__TASK TO COMPLETE__
Reproduce word for word the lines in the records below, from the line with "Server Tools Reference" up to and including the line with "There are two".
═══ LISTED ENTRIES ═══
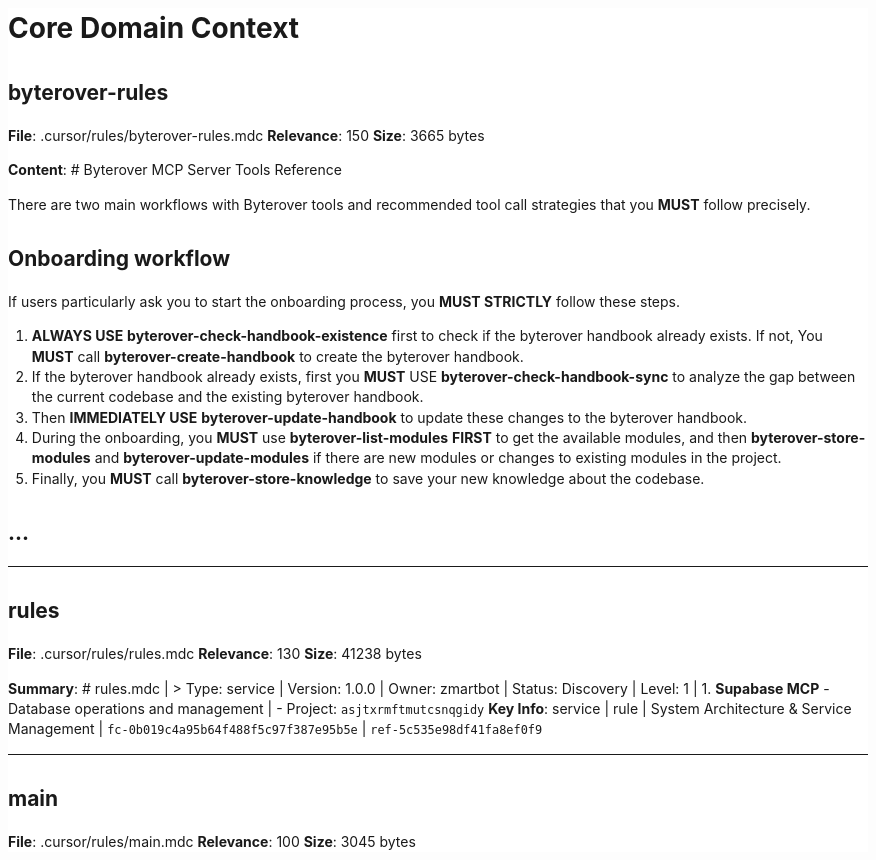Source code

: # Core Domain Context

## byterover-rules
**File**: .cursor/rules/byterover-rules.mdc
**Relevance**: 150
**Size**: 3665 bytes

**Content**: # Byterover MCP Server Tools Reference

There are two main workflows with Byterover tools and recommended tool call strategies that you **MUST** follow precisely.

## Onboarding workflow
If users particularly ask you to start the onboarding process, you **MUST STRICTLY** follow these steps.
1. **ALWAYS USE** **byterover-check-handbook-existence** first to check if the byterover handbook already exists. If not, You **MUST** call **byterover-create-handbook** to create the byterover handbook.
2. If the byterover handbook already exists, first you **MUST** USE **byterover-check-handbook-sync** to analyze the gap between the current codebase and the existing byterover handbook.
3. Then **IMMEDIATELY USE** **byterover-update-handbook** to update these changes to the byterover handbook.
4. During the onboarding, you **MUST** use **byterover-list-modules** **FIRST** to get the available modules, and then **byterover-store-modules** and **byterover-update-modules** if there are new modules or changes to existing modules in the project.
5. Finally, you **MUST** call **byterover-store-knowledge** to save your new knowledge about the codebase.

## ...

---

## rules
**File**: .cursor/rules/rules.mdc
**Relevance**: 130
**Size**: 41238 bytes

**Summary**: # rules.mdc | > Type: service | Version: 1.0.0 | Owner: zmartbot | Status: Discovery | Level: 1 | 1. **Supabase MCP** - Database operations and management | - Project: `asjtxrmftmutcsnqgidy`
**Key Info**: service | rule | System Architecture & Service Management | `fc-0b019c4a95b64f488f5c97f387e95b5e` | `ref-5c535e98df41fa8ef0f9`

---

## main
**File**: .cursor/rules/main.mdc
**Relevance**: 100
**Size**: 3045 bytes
═══
═══ LISTED ENTRIES ═══
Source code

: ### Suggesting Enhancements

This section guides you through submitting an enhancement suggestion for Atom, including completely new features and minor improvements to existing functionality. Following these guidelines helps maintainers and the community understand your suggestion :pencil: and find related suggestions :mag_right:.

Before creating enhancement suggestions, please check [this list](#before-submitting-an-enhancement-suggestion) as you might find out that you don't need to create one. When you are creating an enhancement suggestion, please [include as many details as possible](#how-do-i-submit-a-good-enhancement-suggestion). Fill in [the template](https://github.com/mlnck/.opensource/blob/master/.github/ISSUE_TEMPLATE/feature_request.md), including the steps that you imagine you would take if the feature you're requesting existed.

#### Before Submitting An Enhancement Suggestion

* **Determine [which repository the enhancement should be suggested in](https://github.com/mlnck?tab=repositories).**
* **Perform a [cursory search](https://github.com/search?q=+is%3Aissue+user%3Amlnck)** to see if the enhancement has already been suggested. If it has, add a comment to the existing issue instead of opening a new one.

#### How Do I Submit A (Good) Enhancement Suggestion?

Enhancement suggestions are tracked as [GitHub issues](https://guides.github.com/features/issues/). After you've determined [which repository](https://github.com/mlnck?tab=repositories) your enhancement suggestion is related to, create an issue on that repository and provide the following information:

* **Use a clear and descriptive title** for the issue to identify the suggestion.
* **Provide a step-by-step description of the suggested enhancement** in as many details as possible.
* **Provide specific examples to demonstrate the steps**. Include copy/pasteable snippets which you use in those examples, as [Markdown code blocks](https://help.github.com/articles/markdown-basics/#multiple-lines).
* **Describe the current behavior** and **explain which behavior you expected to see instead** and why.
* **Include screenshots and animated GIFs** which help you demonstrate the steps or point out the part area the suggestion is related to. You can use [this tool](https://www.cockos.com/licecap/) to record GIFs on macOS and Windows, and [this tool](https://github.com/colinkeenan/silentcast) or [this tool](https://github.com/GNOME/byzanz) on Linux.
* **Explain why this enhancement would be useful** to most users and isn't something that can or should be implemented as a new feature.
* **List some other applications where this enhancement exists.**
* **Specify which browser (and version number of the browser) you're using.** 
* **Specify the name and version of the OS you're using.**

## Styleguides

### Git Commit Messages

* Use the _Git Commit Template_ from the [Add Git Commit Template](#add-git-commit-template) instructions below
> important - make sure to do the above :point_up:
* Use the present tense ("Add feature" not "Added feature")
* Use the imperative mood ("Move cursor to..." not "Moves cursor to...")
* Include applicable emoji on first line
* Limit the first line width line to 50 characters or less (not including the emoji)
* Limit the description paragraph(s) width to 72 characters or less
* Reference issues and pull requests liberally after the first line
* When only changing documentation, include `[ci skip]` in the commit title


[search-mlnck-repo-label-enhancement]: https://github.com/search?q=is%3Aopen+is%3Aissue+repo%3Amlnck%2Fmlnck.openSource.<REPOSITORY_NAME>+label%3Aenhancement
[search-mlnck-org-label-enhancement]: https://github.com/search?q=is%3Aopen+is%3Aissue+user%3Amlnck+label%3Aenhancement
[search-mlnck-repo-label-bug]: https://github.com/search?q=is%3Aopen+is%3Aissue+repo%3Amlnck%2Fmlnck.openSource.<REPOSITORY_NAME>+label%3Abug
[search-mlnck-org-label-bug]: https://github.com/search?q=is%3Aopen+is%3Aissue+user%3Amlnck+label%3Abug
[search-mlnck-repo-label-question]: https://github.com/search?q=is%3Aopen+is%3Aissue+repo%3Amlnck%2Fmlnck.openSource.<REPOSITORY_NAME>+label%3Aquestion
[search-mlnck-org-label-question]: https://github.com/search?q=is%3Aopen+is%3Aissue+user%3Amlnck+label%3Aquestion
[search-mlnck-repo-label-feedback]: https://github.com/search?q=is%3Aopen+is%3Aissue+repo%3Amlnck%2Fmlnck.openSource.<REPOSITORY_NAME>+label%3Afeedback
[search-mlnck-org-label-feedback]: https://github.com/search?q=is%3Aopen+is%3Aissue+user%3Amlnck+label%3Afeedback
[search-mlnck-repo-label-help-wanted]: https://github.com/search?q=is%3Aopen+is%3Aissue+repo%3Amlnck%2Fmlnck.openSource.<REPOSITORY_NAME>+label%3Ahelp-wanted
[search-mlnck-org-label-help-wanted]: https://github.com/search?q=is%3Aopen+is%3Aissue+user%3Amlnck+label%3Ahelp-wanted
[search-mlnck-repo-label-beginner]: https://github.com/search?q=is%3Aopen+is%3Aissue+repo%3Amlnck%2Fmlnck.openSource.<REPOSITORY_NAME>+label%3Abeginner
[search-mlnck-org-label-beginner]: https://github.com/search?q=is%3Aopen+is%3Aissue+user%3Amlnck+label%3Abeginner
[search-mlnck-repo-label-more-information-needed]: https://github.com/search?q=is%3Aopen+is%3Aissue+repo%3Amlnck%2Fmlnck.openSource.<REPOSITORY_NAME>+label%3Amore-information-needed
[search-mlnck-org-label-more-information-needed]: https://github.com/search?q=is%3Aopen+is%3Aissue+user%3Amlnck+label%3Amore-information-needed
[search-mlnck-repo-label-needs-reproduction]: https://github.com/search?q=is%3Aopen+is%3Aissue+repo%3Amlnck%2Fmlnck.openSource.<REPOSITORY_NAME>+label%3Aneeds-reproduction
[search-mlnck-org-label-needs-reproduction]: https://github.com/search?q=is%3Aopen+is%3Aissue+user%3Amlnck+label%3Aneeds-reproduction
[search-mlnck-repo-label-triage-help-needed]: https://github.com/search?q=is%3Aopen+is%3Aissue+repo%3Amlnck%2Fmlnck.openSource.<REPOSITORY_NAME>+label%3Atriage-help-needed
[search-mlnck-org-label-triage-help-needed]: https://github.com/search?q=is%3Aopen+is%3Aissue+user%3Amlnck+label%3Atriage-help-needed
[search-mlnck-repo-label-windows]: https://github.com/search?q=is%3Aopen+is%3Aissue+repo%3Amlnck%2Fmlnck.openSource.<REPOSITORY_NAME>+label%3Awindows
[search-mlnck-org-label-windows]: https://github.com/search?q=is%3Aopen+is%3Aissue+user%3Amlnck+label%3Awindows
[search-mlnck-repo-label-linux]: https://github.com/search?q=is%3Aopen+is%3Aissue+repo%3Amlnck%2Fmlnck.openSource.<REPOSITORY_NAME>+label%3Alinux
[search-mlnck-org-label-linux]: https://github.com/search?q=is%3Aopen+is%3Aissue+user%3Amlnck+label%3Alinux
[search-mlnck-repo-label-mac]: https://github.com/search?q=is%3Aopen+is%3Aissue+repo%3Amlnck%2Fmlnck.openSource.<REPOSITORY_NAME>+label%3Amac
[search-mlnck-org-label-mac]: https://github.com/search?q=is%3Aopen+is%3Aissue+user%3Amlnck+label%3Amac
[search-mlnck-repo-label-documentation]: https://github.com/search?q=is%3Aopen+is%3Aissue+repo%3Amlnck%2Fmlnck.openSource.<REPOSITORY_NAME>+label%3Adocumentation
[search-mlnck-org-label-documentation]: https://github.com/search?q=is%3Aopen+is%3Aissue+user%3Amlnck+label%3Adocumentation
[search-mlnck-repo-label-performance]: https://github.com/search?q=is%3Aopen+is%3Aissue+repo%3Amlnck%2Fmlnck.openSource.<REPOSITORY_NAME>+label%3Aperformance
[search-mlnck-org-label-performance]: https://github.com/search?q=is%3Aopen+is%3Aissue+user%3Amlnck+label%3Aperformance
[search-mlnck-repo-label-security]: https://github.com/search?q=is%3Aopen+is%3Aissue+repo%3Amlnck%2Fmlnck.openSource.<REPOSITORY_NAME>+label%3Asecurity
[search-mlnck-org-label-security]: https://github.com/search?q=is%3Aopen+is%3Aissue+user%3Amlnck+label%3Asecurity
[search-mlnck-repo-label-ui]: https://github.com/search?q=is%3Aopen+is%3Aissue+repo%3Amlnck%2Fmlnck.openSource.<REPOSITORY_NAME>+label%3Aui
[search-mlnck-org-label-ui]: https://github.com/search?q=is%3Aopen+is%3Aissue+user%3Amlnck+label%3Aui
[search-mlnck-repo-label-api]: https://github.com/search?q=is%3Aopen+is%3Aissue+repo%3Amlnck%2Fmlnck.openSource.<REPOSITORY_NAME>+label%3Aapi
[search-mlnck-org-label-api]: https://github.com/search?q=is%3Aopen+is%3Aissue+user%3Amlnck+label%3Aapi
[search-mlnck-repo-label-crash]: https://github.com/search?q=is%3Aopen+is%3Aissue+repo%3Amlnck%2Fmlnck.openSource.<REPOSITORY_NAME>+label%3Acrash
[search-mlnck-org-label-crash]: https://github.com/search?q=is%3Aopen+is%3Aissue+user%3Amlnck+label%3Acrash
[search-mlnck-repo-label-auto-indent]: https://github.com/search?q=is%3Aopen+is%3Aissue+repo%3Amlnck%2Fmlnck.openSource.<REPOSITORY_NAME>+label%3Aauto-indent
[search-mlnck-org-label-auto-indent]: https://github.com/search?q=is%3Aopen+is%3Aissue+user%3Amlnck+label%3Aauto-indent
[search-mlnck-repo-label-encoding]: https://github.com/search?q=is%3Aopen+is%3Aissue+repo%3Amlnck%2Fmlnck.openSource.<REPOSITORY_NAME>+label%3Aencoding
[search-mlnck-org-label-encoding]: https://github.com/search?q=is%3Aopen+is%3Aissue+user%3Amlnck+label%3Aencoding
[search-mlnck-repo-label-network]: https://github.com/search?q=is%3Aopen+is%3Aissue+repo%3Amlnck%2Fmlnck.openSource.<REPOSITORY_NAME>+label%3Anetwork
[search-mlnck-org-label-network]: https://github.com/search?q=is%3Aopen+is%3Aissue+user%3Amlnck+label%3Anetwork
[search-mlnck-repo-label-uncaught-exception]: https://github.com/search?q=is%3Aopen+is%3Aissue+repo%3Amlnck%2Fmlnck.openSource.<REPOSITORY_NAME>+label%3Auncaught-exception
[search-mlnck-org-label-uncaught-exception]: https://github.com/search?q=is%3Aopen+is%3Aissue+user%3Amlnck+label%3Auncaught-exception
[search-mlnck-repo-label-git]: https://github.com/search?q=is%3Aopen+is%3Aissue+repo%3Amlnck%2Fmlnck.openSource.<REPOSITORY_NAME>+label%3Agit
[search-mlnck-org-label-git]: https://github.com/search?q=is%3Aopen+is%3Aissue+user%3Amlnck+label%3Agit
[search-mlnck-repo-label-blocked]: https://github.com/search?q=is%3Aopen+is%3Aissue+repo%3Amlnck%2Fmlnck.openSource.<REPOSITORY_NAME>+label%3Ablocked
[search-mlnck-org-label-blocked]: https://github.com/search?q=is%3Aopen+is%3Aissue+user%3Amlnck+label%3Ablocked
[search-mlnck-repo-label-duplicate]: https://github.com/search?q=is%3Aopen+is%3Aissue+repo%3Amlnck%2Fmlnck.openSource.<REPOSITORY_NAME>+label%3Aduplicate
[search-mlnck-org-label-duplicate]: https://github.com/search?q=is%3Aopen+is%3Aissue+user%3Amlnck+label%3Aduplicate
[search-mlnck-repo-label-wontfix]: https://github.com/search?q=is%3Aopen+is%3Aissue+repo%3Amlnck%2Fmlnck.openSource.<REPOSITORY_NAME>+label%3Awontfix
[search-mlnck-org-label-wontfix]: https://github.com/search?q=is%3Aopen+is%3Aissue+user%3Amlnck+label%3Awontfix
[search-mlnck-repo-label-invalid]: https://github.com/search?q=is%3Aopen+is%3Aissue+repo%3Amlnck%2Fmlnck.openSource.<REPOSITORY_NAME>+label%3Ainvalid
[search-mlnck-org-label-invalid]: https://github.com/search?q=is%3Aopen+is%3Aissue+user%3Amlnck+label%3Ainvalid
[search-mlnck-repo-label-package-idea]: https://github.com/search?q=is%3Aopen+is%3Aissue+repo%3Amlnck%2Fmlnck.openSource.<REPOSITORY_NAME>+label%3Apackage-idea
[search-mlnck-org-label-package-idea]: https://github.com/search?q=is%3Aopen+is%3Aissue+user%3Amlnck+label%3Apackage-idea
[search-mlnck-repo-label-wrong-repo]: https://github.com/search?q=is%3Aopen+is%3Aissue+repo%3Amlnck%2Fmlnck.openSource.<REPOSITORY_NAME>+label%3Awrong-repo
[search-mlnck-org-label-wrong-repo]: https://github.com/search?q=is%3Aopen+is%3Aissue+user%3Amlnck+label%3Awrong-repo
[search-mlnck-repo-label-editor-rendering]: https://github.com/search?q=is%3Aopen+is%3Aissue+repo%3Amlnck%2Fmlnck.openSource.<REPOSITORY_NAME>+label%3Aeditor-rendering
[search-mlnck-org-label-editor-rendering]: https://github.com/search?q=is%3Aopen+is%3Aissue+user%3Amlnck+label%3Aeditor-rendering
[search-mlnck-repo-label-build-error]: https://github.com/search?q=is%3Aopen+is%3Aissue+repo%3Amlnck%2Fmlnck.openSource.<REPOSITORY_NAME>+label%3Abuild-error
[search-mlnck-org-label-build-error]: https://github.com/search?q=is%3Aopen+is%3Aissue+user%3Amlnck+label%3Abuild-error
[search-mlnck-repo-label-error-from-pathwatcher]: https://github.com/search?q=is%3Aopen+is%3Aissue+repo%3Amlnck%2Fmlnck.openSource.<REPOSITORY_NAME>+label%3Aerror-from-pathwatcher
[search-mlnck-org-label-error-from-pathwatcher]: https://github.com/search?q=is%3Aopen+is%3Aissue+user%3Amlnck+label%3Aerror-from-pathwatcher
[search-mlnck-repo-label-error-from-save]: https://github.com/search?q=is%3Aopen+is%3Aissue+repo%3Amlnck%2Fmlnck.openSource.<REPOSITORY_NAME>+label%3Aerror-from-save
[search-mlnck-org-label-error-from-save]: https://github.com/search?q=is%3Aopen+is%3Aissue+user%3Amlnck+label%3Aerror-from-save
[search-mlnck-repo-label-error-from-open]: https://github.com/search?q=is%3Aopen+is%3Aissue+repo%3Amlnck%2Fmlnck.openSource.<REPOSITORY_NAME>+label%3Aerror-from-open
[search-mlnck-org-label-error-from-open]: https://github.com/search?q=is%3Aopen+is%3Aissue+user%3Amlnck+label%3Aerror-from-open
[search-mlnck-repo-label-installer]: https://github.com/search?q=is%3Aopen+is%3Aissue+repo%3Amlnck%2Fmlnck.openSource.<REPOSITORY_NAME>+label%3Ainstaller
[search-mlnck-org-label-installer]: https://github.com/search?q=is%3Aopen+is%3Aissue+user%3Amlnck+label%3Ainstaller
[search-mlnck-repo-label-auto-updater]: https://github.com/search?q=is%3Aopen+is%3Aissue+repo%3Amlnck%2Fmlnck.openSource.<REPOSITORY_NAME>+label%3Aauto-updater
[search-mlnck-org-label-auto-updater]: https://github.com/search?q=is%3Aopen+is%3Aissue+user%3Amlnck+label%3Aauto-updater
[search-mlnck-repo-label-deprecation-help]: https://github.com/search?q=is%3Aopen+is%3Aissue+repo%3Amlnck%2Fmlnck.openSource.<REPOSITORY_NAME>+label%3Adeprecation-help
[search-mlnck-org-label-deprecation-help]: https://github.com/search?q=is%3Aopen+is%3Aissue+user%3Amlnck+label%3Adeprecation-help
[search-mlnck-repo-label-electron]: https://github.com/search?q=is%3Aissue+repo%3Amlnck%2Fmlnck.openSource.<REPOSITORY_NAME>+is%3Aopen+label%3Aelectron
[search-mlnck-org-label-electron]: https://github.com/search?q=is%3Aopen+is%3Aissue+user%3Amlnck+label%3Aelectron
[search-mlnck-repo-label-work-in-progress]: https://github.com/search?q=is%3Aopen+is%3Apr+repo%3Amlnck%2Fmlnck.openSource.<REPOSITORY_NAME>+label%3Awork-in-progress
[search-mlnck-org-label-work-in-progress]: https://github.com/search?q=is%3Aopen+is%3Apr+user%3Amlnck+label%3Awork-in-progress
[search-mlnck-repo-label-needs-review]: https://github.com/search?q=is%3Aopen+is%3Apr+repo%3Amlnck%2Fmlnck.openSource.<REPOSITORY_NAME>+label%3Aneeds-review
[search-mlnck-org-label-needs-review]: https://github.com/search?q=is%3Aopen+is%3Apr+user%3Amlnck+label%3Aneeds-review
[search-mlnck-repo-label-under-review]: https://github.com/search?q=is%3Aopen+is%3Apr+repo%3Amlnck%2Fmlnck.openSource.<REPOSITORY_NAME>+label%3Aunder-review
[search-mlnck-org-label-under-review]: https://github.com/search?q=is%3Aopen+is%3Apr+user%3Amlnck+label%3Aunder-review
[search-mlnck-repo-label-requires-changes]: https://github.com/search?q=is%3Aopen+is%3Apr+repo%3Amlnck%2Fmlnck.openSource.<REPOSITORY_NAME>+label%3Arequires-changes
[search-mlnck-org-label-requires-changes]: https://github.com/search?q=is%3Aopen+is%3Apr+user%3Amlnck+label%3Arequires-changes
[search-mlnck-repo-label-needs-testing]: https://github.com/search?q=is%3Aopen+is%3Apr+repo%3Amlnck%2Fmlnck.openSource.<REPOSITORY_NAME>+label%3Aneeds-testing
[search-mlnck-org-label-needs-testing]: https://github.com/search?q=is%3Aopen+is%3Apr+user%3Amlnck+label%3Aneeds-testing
═══
__TASK SOLUTION__
**Content**: # Byterover MCP Server Tools Reference

There are two main workflows with Byterover tools and recommended tool call strategies that you **MUST** follow precisely.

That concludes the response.